__WHAT THE TASK REQUIRES__.
The lines from the one containing "Наименование налогового органа" through the end of the entries are what to output; reproduce them exactly and add nothing.

(INPUT FOR THIS TASK)

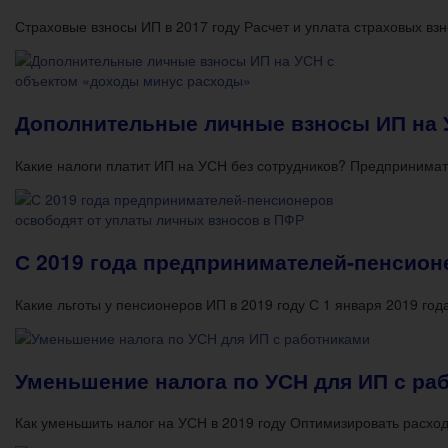
Страховые взносы ИП в 2017 году Расчет и уплата страховых вз
Дополнительные личные взносы ИП на 
Какие налоги платит ИП на УСН без сотрудников? Предприним
С 2019 года предпринимателей-пенсион
Какие льготы у пенсионеров ИП в 2019 году С 1 января 2019 год
Уменьшение налога по УСН для ИП с ра
Как уменьшить налог на УСН в 2019 году Оптимизировать расхо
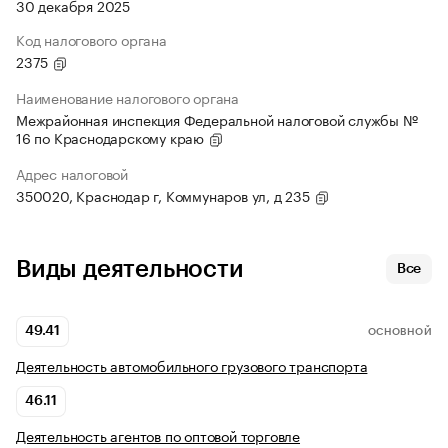
30 декабря 2025
Код налогового органа
2375
Наименование налогового органа
Межрайонная инспекция Федеральной налоговой службы №
16 по Краснодарскому краю
Адрес налоговой
350020, Краснодар г, Коммунаров ул, д 235
Виды деятельности
Все
49.41
ОСНОВНОЙ
Деятельность автомобильного грузового транспорта
46.11
Деятельность агентов по оптовой торговле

(End INPUT FOR THIS TASK)

__ANSWER SPACE__.
Наименование налогового органа
Межрайонная инспекция Федеральной налоговой службы №
16 по Краснодарскому краю
Адрес налоговой
350020, Краснодар г, Коммунаров ул, д 235
Виды деятельности
Все
49.41
ОСНОВНОЙ
Деятельность автомобильного грузового транспорта
46.11
Деятельность агентов по оптовой торговле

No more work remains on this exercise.